- **Work instructions**
Can you rewrite the records from the line with "common name: Grey go-away-bird" up to and including the line with "genus: Helix", putting "division" wherever "phylum" appears and leaving everything else unchanged?

━━━━━━━━

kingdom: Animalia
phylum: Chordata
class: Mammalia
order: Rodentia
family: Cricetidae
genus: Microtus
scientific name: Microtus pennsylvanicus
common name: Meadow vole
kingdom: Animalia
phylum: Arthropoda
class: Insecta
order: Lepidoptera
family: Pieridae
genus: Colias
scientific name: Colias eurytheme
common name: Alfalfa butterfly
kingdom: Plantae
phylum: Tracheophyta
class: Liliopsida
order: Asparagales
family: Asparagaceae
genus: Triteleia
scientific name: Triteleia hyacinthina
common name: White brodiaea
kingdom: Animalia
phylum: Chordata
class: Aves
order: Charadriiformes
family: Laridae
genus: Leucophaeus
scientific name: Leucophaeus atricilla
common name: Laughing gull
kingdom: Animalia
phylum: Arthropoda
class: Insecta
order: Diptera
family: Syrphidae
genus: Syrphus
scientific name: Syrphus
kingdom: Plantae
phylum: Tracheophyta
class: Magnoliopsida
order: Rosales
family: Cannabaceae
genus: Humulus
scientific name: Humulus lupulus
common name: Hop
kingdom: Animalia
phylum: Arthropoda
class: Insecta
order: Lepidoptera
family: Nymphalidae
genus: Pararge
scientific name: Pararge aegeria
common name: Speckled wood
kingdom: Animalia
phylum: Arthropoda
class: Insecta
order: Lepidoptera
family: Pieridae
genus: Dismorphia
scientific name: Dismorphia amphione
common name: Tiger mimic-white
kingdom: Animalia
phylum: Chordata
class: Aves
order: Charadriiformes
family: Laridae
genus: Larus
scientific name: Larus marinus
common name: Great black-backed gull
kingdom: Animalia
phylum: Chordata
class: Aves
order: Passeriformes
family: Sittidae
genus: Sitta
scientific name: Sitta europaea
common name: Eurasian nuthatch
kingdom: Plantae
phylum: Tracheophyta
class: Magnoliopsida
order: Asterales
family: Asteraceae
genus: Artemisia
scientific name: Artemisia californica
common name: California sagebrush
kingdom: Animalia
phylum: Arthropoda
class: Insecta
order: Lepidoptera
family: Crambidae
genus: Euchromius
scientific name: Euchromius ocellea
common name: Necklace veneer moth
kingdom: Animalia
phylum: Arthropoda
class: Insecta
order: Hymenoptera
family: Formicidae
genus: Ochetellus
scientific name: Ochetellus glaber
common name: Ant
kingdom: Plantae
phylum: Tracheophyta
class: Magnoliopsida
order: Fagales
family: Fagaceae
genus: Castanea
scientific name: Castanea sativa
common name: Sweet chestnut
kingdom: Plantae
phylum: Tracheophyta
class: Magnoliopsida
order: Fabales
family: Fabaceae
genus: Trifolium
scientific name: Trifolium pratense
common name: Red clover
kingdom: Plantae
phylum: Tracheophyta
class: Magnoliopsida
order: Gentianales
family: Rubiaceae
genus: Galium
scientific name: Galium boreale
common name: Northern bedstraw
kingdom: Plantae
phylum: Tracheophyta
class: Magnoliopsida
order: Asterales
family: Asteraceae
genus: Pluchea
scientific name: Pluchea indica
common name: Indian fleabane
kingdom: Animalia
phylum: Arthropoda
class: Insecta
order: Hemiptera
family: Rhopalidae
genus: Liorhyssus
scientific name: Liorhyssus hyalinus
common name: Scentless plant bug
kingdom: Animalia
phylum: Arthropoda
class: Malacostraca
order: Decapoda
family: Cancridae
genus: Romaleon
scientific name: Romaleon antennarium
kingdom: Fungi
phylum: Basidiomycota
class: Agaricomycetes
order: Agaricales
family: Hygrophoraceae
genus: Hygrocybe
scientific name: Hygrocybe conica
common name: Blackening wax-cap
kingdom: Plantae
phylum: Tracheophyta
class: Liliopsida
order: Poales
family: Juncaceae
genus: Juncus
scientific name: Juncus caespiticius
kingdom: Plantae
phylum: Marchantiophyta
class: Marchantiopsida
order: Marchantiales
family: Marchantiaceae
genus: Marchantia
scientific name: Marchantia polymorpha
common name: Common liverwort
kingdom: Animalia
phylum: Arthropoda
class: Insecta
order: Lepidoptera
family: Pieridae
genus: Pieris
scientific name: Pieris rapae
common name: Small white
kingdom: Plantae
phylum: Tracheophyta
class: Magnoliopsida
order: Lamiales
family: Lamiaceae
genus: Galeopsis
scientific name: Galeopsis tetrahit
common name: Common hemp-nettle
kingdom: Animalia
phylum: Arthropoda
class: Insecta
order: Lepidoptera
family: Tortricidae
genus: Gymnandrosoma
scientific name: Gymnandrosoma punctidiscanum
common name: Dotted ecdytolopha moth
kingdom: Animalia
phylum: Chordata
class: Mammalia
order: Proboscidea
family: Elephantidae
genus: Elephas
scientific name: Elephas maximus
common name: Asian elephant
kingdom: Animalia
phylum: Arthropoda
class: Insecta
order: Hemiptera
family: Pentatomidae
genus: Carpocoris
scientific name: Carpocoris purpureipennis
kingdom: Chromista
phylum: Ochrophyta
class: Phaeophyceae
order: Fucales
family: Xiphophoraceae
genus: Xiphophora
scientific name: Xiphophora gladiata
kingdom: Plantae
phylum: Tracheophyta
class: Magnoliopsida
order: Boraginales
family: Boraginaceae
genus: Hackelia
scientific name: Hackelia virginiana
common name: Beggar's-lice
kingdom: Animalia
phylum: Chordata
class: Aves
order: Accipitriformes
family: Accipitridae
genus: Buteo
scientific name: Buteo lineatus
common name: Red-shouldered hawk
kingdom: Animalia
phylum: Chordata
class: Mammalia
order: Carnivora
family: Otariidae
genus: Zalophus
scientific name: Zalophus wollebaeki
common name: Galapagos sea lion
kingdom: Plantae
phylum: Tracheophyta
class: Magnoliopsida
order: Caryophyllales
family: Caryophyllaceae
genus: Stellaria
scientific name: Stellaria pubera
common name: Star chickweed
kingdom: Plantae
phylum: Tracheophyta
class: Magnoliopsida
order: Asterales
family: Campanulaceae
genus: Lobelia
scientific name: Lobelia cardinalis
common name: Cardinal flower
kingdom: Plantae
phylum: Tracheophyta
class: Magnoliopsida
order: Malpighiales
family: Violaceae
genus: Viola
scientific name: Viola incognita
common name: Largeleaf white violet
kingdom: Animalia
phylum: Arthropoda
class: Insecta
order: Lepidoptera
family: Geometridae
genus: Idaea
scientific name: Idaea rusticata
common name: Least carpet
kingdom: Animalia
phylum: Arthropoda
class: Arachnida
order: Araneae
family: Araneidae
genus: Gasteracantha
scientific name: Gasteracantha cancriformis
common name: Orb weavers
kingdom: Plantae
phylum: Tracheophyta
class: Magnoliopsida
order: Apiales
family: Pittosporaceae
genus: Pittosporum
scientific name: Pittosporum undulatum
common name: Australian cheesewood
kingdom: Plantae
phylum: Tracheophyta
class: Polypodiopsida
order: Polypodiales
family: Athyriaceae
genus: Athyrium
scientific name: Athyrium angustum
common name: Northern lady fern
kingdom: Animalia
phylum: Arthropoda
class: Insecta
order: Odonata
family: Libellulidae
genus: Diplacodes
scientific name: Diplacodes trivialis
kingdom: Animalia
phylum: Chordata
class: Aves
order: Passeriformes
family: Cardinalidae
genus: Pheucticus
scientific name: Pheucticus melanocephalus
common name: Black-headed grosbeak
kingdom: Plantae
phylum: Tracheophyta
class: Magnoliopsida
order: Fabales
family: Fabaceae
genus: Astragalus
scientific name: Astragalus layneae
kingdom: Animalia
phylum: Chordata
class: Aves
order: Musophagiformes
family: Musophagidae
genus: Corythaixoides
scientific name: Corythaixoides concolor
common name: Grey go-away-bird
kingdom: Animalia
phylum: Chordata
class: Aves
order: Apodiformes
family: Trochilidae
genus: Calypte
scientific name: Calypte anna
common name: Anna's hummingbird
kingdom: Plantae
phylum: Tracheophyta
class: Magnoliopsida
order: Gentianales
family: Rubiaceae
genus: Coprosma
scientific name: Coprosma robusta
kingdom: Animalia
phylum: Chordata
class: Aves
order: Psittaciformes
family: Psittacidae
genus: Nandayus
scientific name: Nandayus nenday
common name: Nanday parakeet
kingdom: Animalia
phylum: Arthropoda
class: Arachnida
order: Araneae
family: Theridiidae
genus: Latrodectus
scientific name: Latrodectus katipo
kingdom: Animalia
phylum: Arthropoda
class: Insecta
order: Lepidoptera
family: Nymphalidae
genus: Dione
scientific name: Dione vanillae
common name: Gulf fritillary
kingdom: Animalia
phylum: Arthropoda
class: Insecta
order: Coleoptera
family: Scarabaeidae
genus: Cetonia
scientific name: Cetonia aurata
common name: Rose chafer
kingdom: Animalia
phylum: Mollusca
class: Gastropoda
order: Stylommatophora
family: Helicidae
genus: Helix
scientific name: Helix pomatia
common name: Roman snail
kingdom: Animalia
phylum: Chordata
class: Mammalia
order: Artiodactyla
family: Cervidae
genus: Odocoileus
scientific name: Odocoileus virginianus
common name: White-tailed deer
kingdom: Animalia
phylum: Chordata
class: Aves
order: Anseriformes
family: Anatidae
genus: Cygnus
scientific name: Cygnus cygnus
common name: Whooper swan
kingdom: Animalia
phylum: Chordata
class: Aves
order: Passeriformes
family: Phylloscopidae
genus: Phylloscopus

━━━━━━━━

- **The output**
common name: Grey go-away-bird
kingdom: Animalia
division: Chordata
class: Aves
order: Apodiformes
family: Trochilidae
genus: Calypte
scientific name: Calypte anna
common name: Anna's hummingbird
kingdom: Plantae
division: Tracheophyta
class: Magnoliopsida
order: Gentianales
family: Rubiaceae
genus: Coprosma
scientific name: Coprosma robusta
kingdom: Animalia
division: Chordata
class: Aves
order: Psittaciformes
family: Psittacidae
genus: Nandayus
scientific name: Nandayus nenday
common name: Nanday parakeet
kingdom: Animalia
division: Arthropoda
class: Arachnida
order: Araneae
family: Theridiidae
genus: Latrodectus
scientific name: Latrodectus katipo
kingdom: Animalia
division: Arthropoda
class: Insecta
order: Lepidoptera
family: Nymphalidae
genus: Dione
scientific name: Dione vanillae
common name: Gulf fritillary
kingdom: Animalia
division: Arthropoda
class: Insecta
order: Coleoptera
family: Scarabaeidae
genus: Cetonia
scientific name: Cetonia aurata
common name: Rose chafer
kingdom: Animalia
division: Mollusca
class: Gastropoda
order: Stylommatophora
family: Helicidae
genus: Helix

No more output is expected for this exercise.